Avalos has a slightly more nuanced discussion of the problem of the irrelevance of biblical worldviews. It must be admitted that when the Bible is studied in its proper cultural and historical context some of its imagery and ideas strike the modern reader as bizarre or even in some cases repulsive. Christian scholars have for the longest time used the principle of accomodation to account for the obvious fact that the Scriptures arose in a particular cultural and historical context, and we should not uncritically accept any and every cultural artifact from Biblical times as normative for faith today (i.e. Christians no longer abide by the regulations of the Temple cult). But the same if not more applies for the uncritical acceptance of modern cultural categories, as Peter Berger and others have stressed. C.S. Lewis had a great term for this phenomenon: chronological snobbery, the idea that newer is always better in the world of thought. Avalos apparently would dismiss out of hand the idea that the Bible should subject our own worldview to scrutiny rather than just the other way around. In so doing he submits to a radically timeless view of history in which we have nothing whatsoever to learn from the past. Put this way it is not surprising that he rejects the intrinsic value of Shakespeare, since the Bard is certainly very far away from us culturally, if perhaps not as far as the Bible.

There is certainly nothing wrong with his suggestion that more people should engage in 'practical' pursuits for the benefit of humanity. But the idea that this should happen at the EXPENSE of people entering academic work is completely off base. A modern civilization such as our own needs all kinds of specialists, including doctors, lawyers, scientists, businessmen, farmers and yes, academicians. I do not want to think about what would happen to civilization if people got the idea that only 'practical' pursuits are worth time and effort. A kind of Orwellian pragmatism would prevail, in which perhaps food and technology production would be at an all-time high and perhaps everyone would be fed and clothed, but there would be no intellectual culture to speak of, no free exchange of ideas, no enrichment through art, music or literature (they would have no intrinsic value anyway). I simply cannot bring myself to abandon the Renaissance ideal of education, which indeed involves learning 'for its own sake', not just what will make fields more productive or cars more efficient, although those pursuits definitely have their place.

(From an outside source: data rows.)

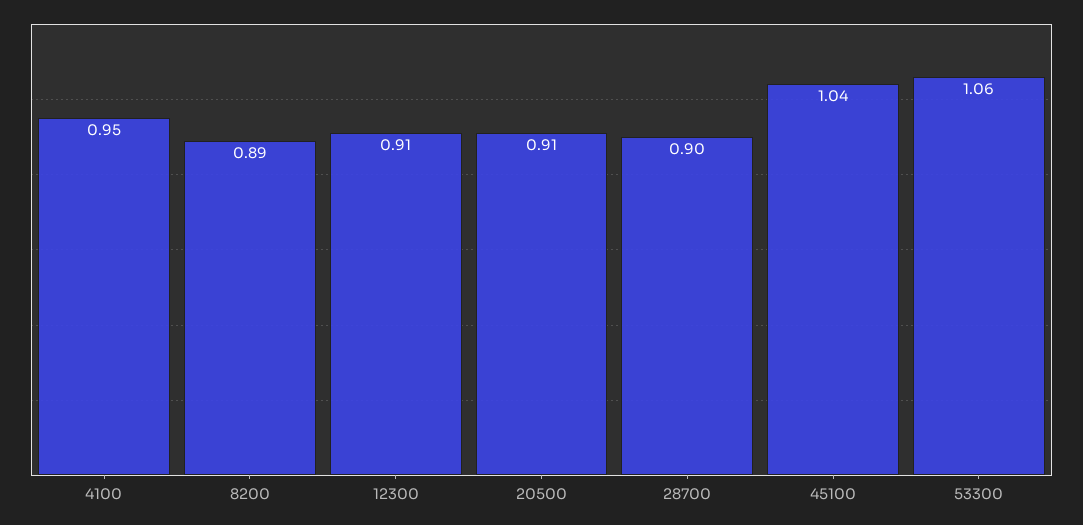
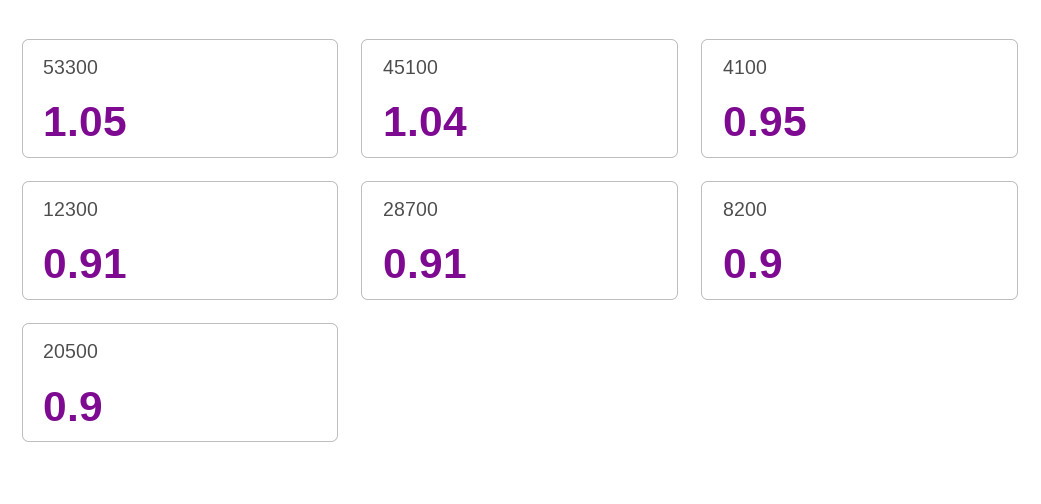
8200: 0.89 -> 0.9
20500: 0.91 -> 0.9
28700: 0.9 -> 0.91
53300: 1.06 -> 1.05

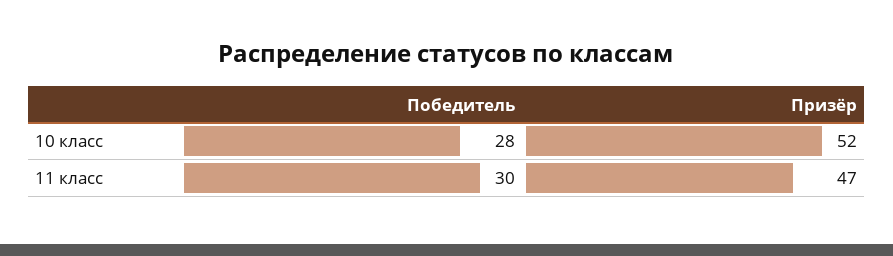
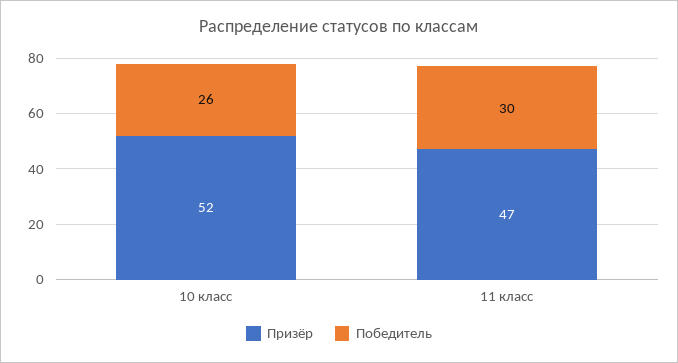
Победитель, 10 класс: 28 -> 26

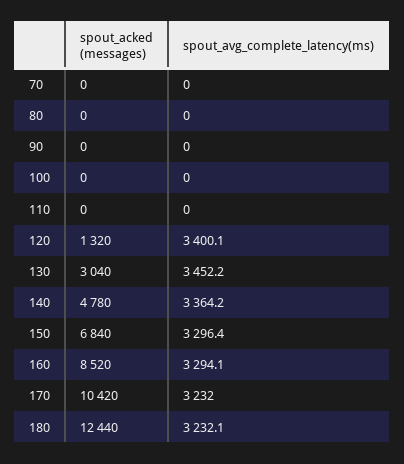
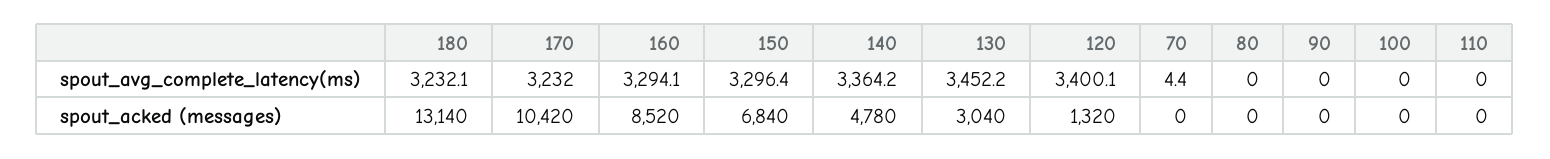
spout_avg_complete_latency(ms), 70: 0 -> 4.4
spout_acked (messages), 180: 12440 -> 13140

In the end, I think that Avalos' commentary is a sad reminder of the state of disarray in the SECULAR academy, not the religious community. There is indeed a crisis of purpose in the modern academy, as academicians like George Marsden and C. John Sommerville have been arguing for a long time. But this is due to the postmodern rejection of truth and the suspicion of meta-narratives, not due to an excessive focus on faith-based perspectives. The Christian worldview has the 'cultural capital' to unite the pursuit of learning with real service to humanity, to say nothing of an immensely satisfying conception of "all truth as God's truth" which makes all fields of inquiry valid and significant. Compared to the great intellectual vision of the likes of Augustine and Aquinas of old, or more recently Abraham Kuyper and Herman Dooyeweerd, Hector Avalos' vision seems incredibly thin, excessively pragmatist and very uninspiring.